The economy’s picking up. Apparently. One indicator of this is the jobs market. More employers are thinking about taking people on, more employees are thinking of changing jobs. This has led to an increased focus on ‘talent’. Employers want to recruit it, managers don’t want to lose it. We might like to think we have it (or at least try and demonstrate it through our application form). But what is talent?
Talent as a word has been misused in the corporate world. The dictionary talks about “natural ability”, which is akin to calling someone “gifted”. This focus on talent as something precious and rare means employers are looking for all the wrong things in all the wrong places.
When I first started my blog I decided to call it ‘HR potential’ because of the potential in people (human resources) to do great things. Christopher Demers summed talent up perfectly when he said, “Every one of us has enormous untapped capability…more that we can do when the conditions are right” (read Christopher’s blog here). Human Resources’ role as a function in releasing that potential is as facilitators, working with leaders, managers and employees. The reason employers can’t spot the talent right in front of them is because they’re too hung up on concentrating on the following things;
People who have confidence in their skills need to be able to back that up. If they’re not an internal candidate, competency based interviewing is the best way to get to the bottom of it. Conversely, those who are more reserved shouldn’t be overlooked as talent. Start looking for attributes such as resilience and humility instead.
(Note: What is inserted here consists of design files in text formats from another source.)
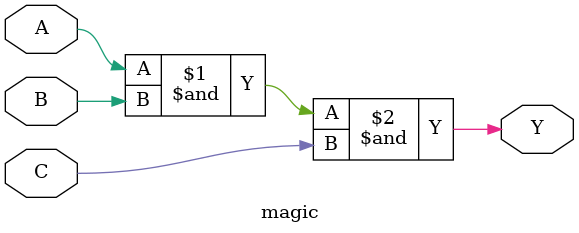
<source format=sv>
`timescale 1ns / 1ns

module magic

    ( input logic  A,
      input logic  B,
      input logic  C,

      output logic  Y);

/* ======================================== EXAMPLE CODE ======================================== */

  assign Y = A & B & C;
  
/* ============================================================================================== */

endmodule

</source>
Employers are in danger of conforming to the stereotype that talent equates with youth. People with decades of experience demonstrate how to hone their talent, and shouldn’t be passed over.
Intelligence is all fine and well but alone it’s not a predictor of success. A lot of employers get hung up on requiring university degrees. As Rory J Trotter points out in his post (see here) this blinkered view could mean we miss out on potential.
I totally understand the need for a candidate to hit the ground running, but don’t be dazzled by skills that anybody could pick up in a few months. Distinguish between this and skills which take years to master and perfect. Then decide which is really required for the job.
Of course intelligence and skills are still important, but alone they do not necessarily indicate talent or potential. Instead of focussing on academic brilliance, we should be looking for candidates with at least some of the following traits;
Candidates who can’t recognise the emotions of others and translate that into appropriate action, or can’t control their own emotions, rub everyone up the wrong way. That’s because communication and collaboration are both difficult without emotional intelligence. It can be learned but that takes time and practice.
Poor attitudes, such as cynicism and laziness can negate any benefits that intelligence may bring. Those with attitude problems struggle with skills such as relating to others and coping with change, and poison the team mentality.
Skills and intelligence are wasted if they’re being used to the candidate’s own ends. Dedication and commitment to the company’s direction of travel, and it’s values, is essential.
Willing to learn
Innovation and collaboration are both difficult for candidates who think they’re right all the time and don’t listen to the ideas of others. A willingness to learn demonstrates a commitment to growth.
I’ve never heard a recruiter say, “a mediocre person will do for this job”. We all want talented individuals to fill roles, and sometimes they are hard to find. We just need to know where to look for potential.